Nun, was heißt das im Klartext? Wir Hundetrainer müssen uns durch das zuständige Veterinäramt die Erlaubnis einholen unseren Job weiter ausüben zu dürfen. Somit muss ein Antrag auf Erlaubnis gestellt werden.

Es gibt jedoch lt. Schreiben des Ministeriums nur wenige Abschlüsse die das Veterinäramt anerkennen MUSS! Hierzu gehören ein Abschluss durch die IHK sowie die Zertifizierung durch die Tierärztekammer.

Wer das nicht vorweisen kann, wird entweder durch das Veterinäramt geprüft oder bekommt auf Grund eines anderen Nachweises auch prüfungsfrei eine Erlaubnis. Somit ist derzeit nicht gewährleistet, dass wirklich jeder Trainer eine Prüfung ablegen muss. (Das Veterinäramt LANDKREIS Hof jedoch besteht auf deren Prüfung, wenn man keine Zertifizierung oder IHK Abschluss einreichen kann)

Weiterhin gilt dieses Gesetz leider auch nicht für Vereine! Hier können die Trainer ohne Prüfung arbeiten, da dies nicht als gewerbsmäßig gilt!

 


 

Warum es mir am Herzen lag diese Zertifizierung abzulegen?
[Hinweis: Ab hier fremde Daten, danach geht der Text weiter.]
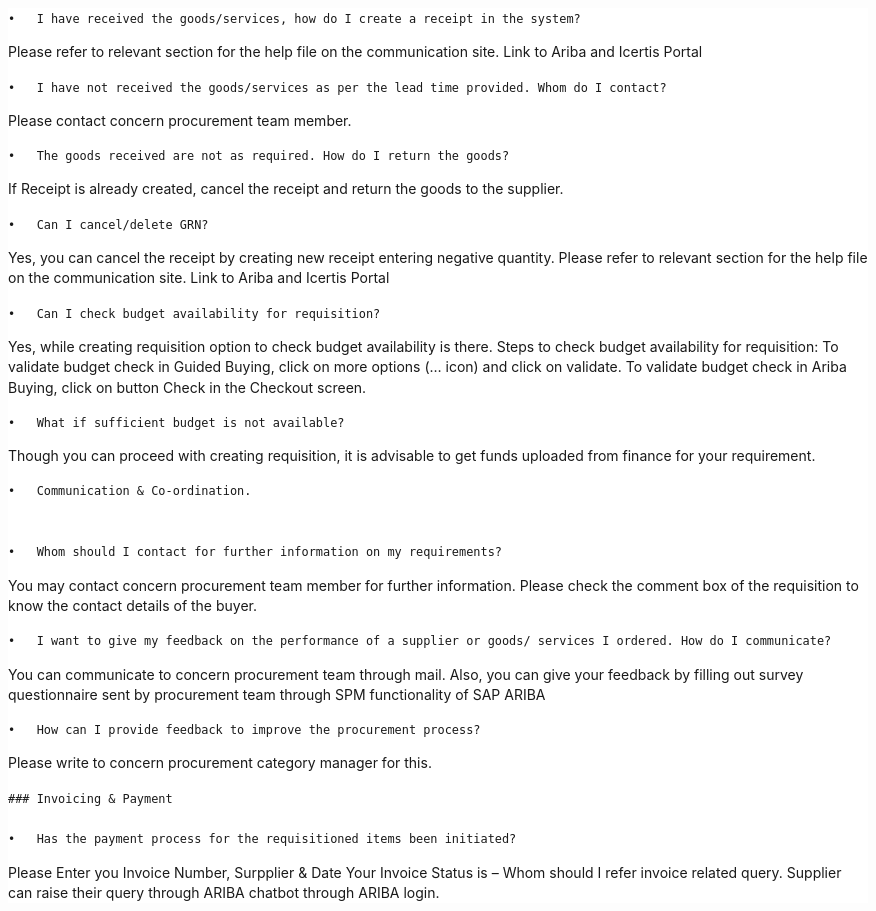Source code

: 	•	I have received the goods/services, how do I create a receipt in the system?
Please refer to relevant section for the help file on the communication site. 
Link to Ariba and Icertis Portal

	•	I have not received the goods/services as per the lead time provided. Whom do I contact?
Please contact concern procurement team member.

	•	The goods received are not as required. How do I return the goods?
If Receipt is already created, cancel the receipt and return the goods to the supplier.

	•	Can I cancel/delete GRN?
Yes, you can cancel the receipt by creating new receipt entering negative quantity.
Please refer to relevant section for the help file on the communication site. 
Link to Ariba and Icertis Portal

	•	Can I check budget availability for requisition?
Yes, while creating requisition option to check budget availability is there.
Steps to check budget availability for requisition:
To validate budget check in Guided Buying, click on more options (… icon) and click on validate.
To validate budget check in Ariba Buying, click on button Check in the Checkout screen.

	•	What if sufficient budget is not available?
Though you can proceed with creating requisition, it is advisable to get funds uploaded from finance for your requirement.


	•	Communication & Co-ordination.


	•	Whom should I contact for further information on my requirements?
You may contact concern procurement team member for further information.  Please check the comment box of the requisition to know the contact details of the buyer.

	•	I want to give my feedback on the performance of a supplier or goods/ services I ordered. How do I communicate?
You can communicate to concern procurement team through mail. 
Also, you can give your feedback by filling out survey questionnaire sent by procurement team through SPM functionality of SAP ARIBA

	•	How can I provide feedback to improve the procurement process?
Please write to concern procurement category manager for this.

	### Invoicing & Payment

	•	Has the payment process for the requisitioned items been initiated?
Please Enter you Invoice Number, Surpplier & Date
Your Invoice Status is –	Whom should I refer invoice related query.
Supplier can raise their query through ARIBA chatbot through ARIBA login.







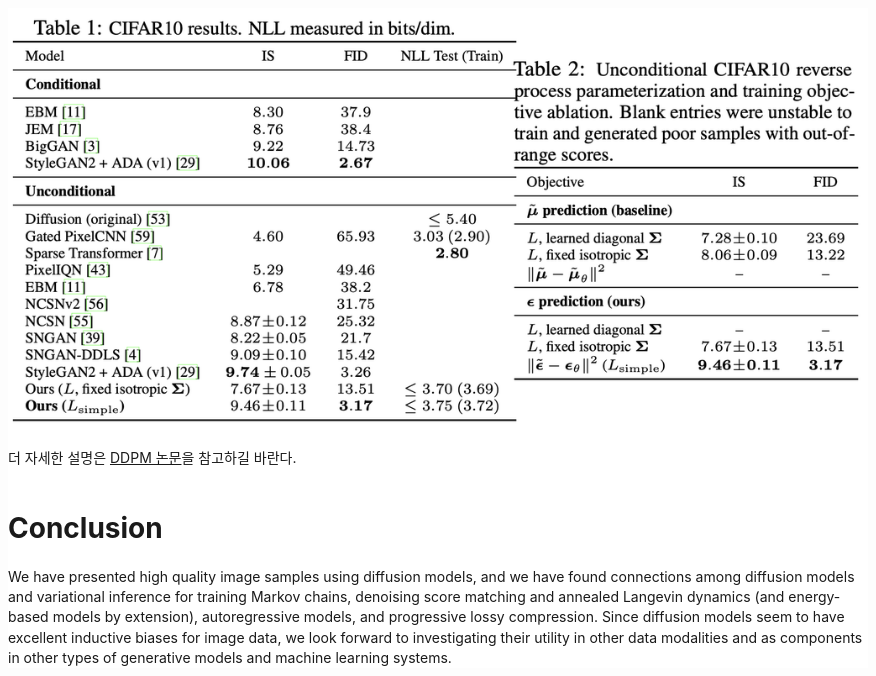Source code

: <img src="/assets/images/DDPM_4.png" width="100%" height="100%"> 

더 자세한 설명은 [DDPM 논문](https://proceedings.neurips.cc/paper/2020/hash/4c5bcfec8584af0d967f1ab10179ca4b-Abstract.html)을 참고하길 바란다. 

# Conclusion

We have presented high quality image samples using diffusion models, and we have found connections among diffusion models and variational inference for 
training Markov chains, denoising score matching and annealed Langevin dynamics (and energy-based models by extension), autoregressive models, and progressive lossy compression.
Since diffusion models seem to have excellent inductive biases for image data, we look forward to investigating their utility in other data modalities and as components in other
types of generative models and machine learning systems.
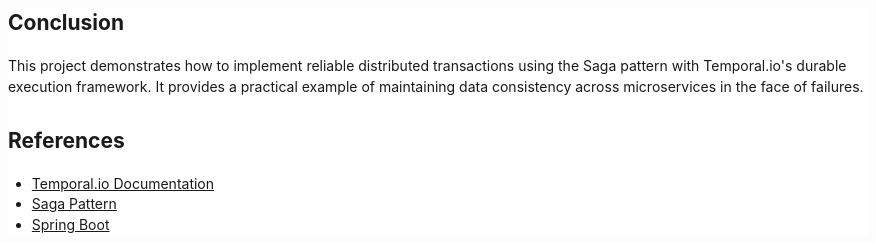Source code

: ## Conclusion

This project demonstrates how to implement reliable distributed transactions using the Saga pattern with Temporal.io's durable execution framework. It provides a practical example of maintaining data consistency across microservices in the face of failures.

## References

- [Temporal.io Documentation](https://docs.temporal.io/)
- [Saga Pattern](https://microservices.io/patterns/data/saga.html)
- [Spring Boot](https://spring.io/projects/spring-boot)
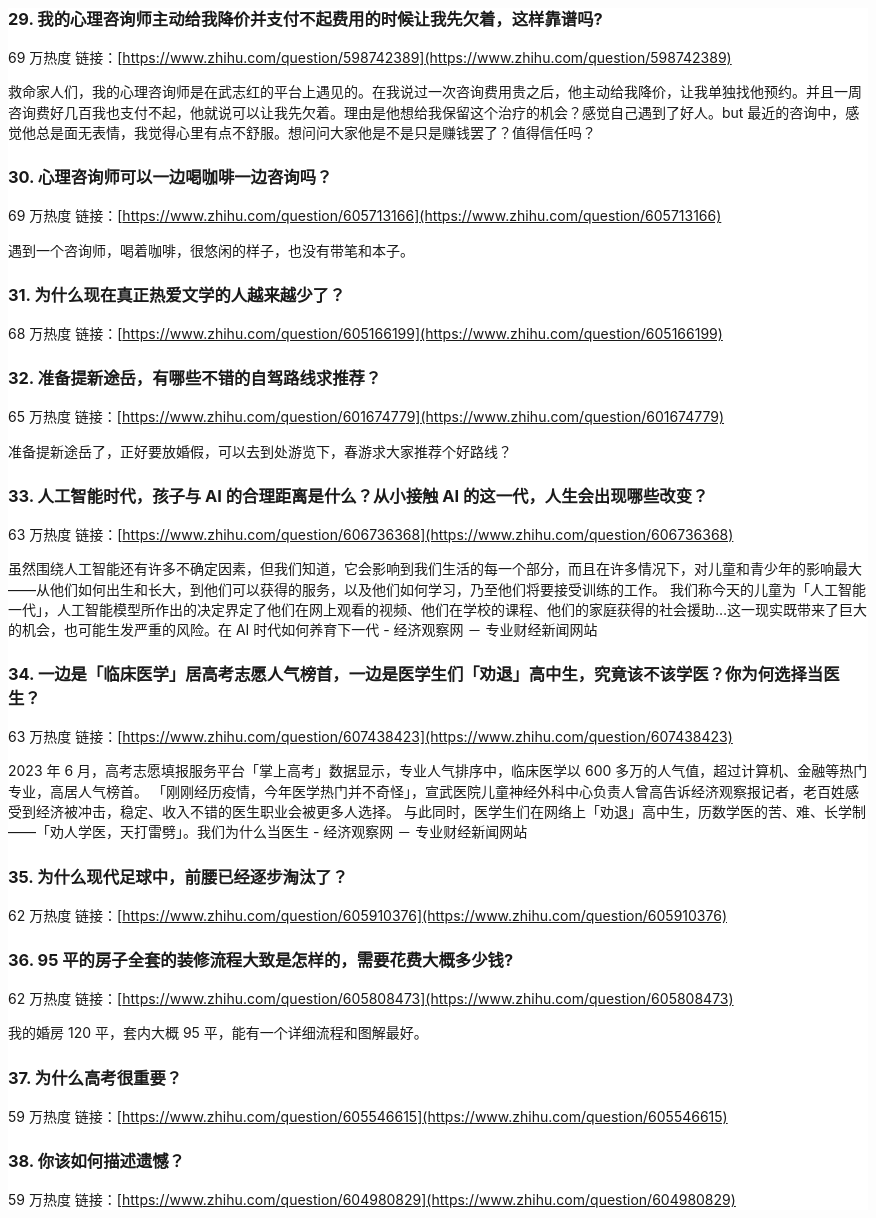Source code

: 

### 29. 我的心理咨询师主动给我降价并支付不起费用的时候让我先欠着，这样靠谱吗?
69 万热度 链接：[https://www.zhihu.com/question/598742389](https://www.zhihu.com/question/598742389)

救命家人们，我的心理咨询师是在武志红的平台上遇见的。在我说过一次咨询费用贵之后，他主动给我降价，让我单独找他预约。并且一周咨询费好几百我也支付不起，他就说可以让我先欠着。理由是他想给我保留这个治疗的机会？感觉自己遇到了好人。but 最近的咨询中，感觉他总是面无表情，我觉得心里有点不舒服。想问问大家他是不是只是赚钱罢了？值得信任吗？

### 30. 心理咨询师可以一边喝咖啡一边咨询吗？
69 万热度 链接：[https://www.zhihu.com/question/605713166](https://www.zhihu.com/question/605713166)

遇到一个咨询师，喝着咖啡，很悠闲的样子，也没有带笔和本子。

### 31. 为什么现在真正热爱文学的人越来越少了？
68 万热度 链接：[https://www.zhihu.com/question/605166199](https://www.zhihu.com/question/605166199)



### 32. 准备提新途岳，有哪些不错的自驾路线求推荐？
65 万热度 链接：[https://www.zhihu.com/question/601674779](https://www.zhihu.com/question/601674779)

准备提新途岳了，正好要放婚假，可以去到处游览下，春游求大家推荐个好路线？

### 33. 人工智能时代，孩子与 AI 的合理距离是什么？从小接触 AI 的这一代，人生会出现哪些改变？
63 万热度 链接：[https://www.zhihu.com/question/606736368](https://www.zhihu.com/question/606736368)

虽然围绕人工智能还有许多不确定因素，但我们知道，它会影响到我们生活的每一个部分，而且在许多情况下，对儿童和青少年的影响最大——从他们如何出生和长大，到他们可以获得的服务，以及他们如何学习，乃至他们将要接受训练的工作。 我们称今天的儿童为「人工智能一代」，人工智能模型所作出的决定界定了他们在网上观看的视频、他们在学校的课程、他们的家庭获得的社会援助…这一现实既带来了巨大的机会，也可能生发严重的风险。在 AI 时代如何养育下一代 - 经济观察网 － 专业财经新闻网站

### 34. 一边是「临床医学」居高考志愿人气榜首，一边是医学生们「劝退」高中生，究竟该不该学医？你为何选择当医生？
63 万热度 链接：[https://www.zhihu.com/question/607438423](https://www.zhihu.com/question/607438423)

2023 年 6 月，高考志愿填报服务平台「掌上高考」数据显示，专业人气排序中，临床医学以 600 多万的人气值，超过计算机、金融等热门专业，高居人气榜首。 「刚刚经历疫情，今年医学热门并不奇怪」，宣武医院儿童神经外科中心负责人曾高告诉经济观察报记者，老百姓感受到经济被冲击，稳定、收入不错的医生职业会被更多人选择。 与此同时，医学生们在网络上「劝退」高中生，历数学医的苦、难、长学制——「劝人学医，天打雷劈」。我们为什么当医生 - 经济观察网 － 专业财经新闻网站

### 35. 为什么现代足球中，前腰已经逐步淘汰了？
62 万热度 链接：[https://www.zhihu.com/question/605910376](https://www.zhihu.com/question/605910376)



### 36. 95 平的房子全套的装修流程大致是怎样的，需要花费大概多少钱?
62 万热度 链接：[https://www.zhihu.com/question/605808473](https://www.zhihu.com/question/605808473)

我的婚房 120 平，套内大概 95 平，能有一个详细流程和图解最好。

### 37. 为什么高考很重要？
59 万热度 链接：[https://www.zhihu.com/question/605546615](https://www.zhihu.com/question/605546615)



### 38. 你该如何描述遗憾？
59 万热度 链接：[https://www.zhihu.com/question/604980829](https://www.zhihu.com/question/604980829)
Ganz einfach, da dies zusammen mit dem IHK Abschluss der derzeit am höchsten anerkannte Hundetrainerabschluss ist, war mein Ehrgeiz der Antrieb diesen auch zu schaffen! Weiterhin kann ich hier meinen Kunden auch nachweislich mein Wissen und Können auf Grund meines Zertifikates vorweisen und so können die Kunden sicher sein, dass hier entsprechende Kompetenz vorhanden ist!

Zudem eröffnen sich durch die Zertifizierung weitere Möglichkeiten.

Zum Beispiel bin ich nun berechtigt den sogenannten Hundeführerschein (D.O.Q-Test 2.0) wie er in Niedersachsen z.B. bereits Pflicht für Hundebesitzer ist, durchzuführen und abzunehmen.

 


 

Zu meiner Prüfung:

Diese fand am 02.09.2015 in Schleswig Holstein statt.

Sie besteht aus 3 Abschnitten, schriftlich am PC, praktisch mit einem unbekannten Hund sowie mündlich in Form eines Fachgespräches.

Der schriftliche Teil fand bei Herrn Dr. Piturru in seiner Praxis statt. Herr Dr. Piturru trägt weiterhin den Titel "Fachtierarzt für Verhaltenskunde, Tierschutzkunde und Verhaltenstherapie" . (Bekannt ist er unter anderem durch seine Bücher wie "Lassie, Rex und Co klären auf)

Nach bestandener Prüfung wird man erst zum restlichen Teil zugelassen. Dieser fand auf dem Gelände der Hundeschule Hundeleben von Herrn Michael Grewe statt.

Ich hatte, zu meiner eigenen Freude, einen ausgesprochen seltenen Hund in meinem Praxistest. Mir wurde ein Louisiana Catahoula Leopard Dog, Rüde, intakt und wunderschön vorgeführt.(Für alle Interessierten:  https://de.wikipedia.org/wiki/Louisiana_Catahoula_Leopard_Dog )

 

Nach bestandenem Praxistest, wurde ich ins Fachgespräch gerufen. Meine Prüfer waren hier Frau Dorit Urd Feddersen-Petersen, eine bekannte, erfolgreiche Ethologin und Fachtierärztin für Verhaltenskunde mit Zusatzbezeichnung Tierschutzkunde, sowie wieder Herr Dr. Piturru. Dieses Fachgespräch war nicht einfach aber ich war gut vorbereitet und so freute ich mich im Anschluss ganz besonders als Frau Dorit Feddersen-Petersen zu mir sagte: "Das war ein tolles Gespräch, es hat mir großen Spaß mit Dir gemacht!"

Besser hätte es für mich nicht laufen können und ich möchte mich an dieser Stelle bei allen bedanken die mich auf dem Weg zu diesem Erfolg unterstützt und begleitet haben!